Tax Evasion Gets Standing Ovation at Davos
- Maria Salinas

- Jan 21
- 4 min read

In January 2019, fifteen hundred private jets flew into Davos so the world's richest people could hear Sir David Attenborough talk about climate change. Nobody seemed to notice the problem with that.
Dutch historian Rutger Bregman attended the World Economic Forum for the first time that year. The annual gathering brings together political leaders, CEOs, and billionaires to discuss global issues. He watched them spend days talking about participation, justice, equality, and transparency. Nobody wanted to discuss the actual problem: rich people don't pay taxes.
Bregman wasn't some random activist crashing the party. At thirty years old, he'd already written a New York Times bestselling book called "Utopia for Realists" that had been translated into forty-six languages. His TED Talk on poverty was selected as one of the top ten talks of 2017. Silicon Valley entrepreneurs read his work. That's why Davos invited him. They thought he was one of them.
He wasn't.
Bregman said it felt like attending a firefighters conference where nobody's allowed to mention water. Out of all the panels at Davos, only one discussed tax avoidance. Bregman was one of fifteen people on that panel. Everyone else talked about everything except taxes.
The numbers told a different story than the one being discussed in Switzerland. An Oxfam report released at Davos that week revealed that twenty-six billionaires held the same wealth as the poorest 3.8 billion people combined. Half the planet's population owned as much as two dozen rich men.
Ten years earlier, the World Economic Forum asked how industry could prevent social backlash. The answer was simple. Stop pretending philanthropy matters. Start talking about taxes.
Billionaire Michael Dell spoke at Davos two days before Bregman's panel. Dell had just gotten twelve billion dollars richer over the previous five years. His net worth sat around twenty-eight billion dollars. He asked the room to name one country where a 70% tax rate ever worked. The audience laughed. Dell clearly thought nobody could answer.
Bregman had an answer. The United States. During the 1950s under Republican President Dwight Eisenhower, the top tax rate hit 91%. The estate tax was 77%. The economy boomed anyway. The middle class grew. America built highways and funded scientific breakthroughs that put people on the moon.
This isn't some radical idea. It already happened in modern history.
Bregman called it what it was: rich people fly private jets to Switzerland to talk about solving problems while refusing to fund the solutions. They want applause without writing checks. They want credit for caring without accepting responsibility.
The World Economic Forum lets billionaires feel good about caring while they protect the system that made them rich. They acknowledge climate change exists while burning massive amounts of jet fuel to get there. They discuss inequality in expensive hotels while lobbying against higher taxes back home. The hypocrisy runs deep.
Philanthropy lets rich people decide which problems get solved and how. Taxes let democratically elected governments decide based on public need. That's the real difference. Rich people hate losing that control over where money goes.
Private foundations can't replace public funding. Charity depends on rich people's moods and interests. Schools, hospitals, roads, and social programs need reliable, consistent money. Philanthropy doesn't provide that stability.
The 1950s proved high taxes work perfectly well alongside economic growth. America's economy expanded dramatically. The wealthy stayed wealthy. Workers earned better wages and built stable lives. Infrastructure projects connected the country. Science and innovation advanced rapidly.
Today's billionaires pretend taxes kill economies while calling philanthropy heroic leadership.

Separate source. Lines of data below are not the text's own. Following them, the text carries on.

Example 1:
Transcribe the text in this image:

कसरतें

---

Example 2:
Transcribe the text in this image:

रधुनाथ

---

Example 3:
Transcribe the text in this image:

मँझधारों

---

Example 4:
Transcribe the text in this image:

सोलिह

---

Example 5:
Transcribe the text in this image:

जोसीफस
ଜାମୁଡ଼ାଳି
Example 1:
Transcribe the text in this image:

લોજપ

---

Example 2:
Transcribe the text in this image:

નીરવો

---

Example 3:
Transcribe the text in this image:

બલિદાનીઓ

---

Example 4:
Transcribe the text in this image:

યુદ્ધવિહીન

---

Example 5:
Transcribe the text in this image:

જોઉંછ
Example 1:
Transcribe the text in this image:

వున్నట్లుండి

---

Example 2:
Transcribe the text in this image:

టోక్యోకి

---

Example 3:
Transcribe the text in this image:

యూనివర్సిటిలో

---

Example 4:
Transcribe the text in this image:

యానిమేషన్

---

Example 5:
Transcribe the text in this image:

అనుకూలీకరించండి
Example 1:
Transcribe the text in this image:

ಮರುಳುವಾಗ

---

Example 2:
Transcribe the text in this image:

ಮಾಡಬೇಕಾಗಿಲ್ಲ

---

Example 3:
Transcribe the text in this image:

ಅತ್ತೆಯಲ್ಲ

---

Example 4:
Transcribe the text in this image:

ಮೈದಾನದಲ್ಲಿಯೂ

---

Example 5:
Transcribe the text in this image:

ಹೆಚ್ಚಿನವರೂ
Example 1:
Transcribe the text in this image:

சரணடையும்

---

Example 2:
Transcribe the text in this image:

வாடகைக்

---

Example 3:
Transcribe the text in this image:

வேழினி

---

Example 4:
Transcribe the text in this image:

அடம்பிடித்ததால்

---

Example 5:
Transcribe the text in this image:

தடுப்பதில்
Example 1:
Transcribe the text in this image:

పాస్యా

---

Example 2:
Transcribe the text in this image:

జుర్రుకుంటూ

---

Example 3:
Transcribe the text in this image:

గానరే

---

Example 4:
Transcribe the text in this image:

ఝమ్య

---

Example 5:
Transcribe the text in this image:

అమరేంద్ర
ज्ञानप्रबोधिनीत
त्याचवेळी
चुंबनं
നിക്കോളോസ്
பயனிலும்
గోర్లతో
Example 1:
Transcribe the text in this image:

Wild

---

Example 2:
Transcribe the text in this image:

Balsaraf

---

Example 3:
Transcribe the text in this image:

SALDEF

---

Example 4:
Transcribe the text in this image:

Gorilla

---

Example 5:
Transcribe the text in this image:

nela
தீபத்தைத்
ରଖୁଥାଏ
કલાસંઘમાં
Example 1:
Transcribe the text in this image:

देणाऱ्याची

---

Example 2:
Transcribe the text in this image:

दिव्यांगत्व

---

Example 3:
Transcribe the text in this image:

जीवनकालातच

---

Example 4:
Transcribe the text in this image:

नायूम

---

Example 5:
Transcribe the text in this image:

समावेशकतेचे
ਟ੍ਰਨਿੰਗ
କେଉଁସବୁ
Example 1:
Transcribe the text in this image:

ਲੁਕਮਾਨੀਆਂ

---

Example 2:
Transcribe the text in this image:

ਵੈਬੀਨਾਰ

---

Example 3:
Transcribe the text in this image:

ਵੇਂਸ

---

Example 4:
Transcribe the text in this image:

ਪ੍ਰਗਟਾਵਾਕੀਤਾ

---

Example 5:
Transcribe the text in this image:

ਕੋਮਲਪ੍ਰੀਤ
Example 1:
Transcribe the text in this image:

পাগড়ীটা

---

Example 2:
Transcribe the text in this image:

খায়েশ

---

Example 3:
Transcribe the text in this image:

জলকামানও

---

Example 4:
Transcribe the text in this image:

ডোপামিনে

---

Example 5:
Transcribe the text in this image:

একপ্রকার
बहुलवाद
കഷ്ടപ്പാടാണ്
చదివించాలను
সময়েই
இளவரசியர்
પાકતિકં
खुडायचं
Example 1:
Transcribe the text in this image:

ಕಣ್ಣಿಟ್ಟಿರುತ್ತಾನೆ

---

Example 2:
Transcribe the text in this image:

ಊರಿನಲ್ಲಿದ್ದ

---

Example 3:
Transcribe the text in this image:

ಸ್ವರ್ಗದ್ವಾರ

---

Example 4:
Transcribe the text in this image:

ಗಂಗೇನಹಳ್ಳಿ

It's propaganda designed to protect their fortunes while making them look generous and socially conscious. Bregman rejected all of it as manipulative nonsense.
His bluntness made him famous and unwelcome. "They weren't very happy with me," Bregman said afterward. He told an interviewer that Davos faced a dilemma. If they invited him back, he'd just give the same speech again. If they didn't invite him back, that would prove his point about who really controls the conversation.
Fox News invited him on Tucker Carlson's show a month later. Bregman told Carlson he was "a millionaire paid by billionaires" taking dirty money from the Koch brothers. Carlson exploded. "Go fuck yourself, you tiny brain. You're a moron," he said. Fox News refused to air the interview. Someone leaked the footage anyway. It went viral with over four million views.
Davos hosts these conferences every year. Private jets keep landing on the mountaintop. Billionaires keep announcing new charitable initiatives that address symptoms but ignore root causes. Nothing fundamental changes because the people with power built this system to benefit themselves. They profit from its inequities. They won't dismantle what serves them unless someone forces them to pay what they actually owe. That's not going to happen in an oligarch regime.
This year, the conference is already underway in Davos, Switzerland. Donald Trump is scheduled to speak on Wednesday.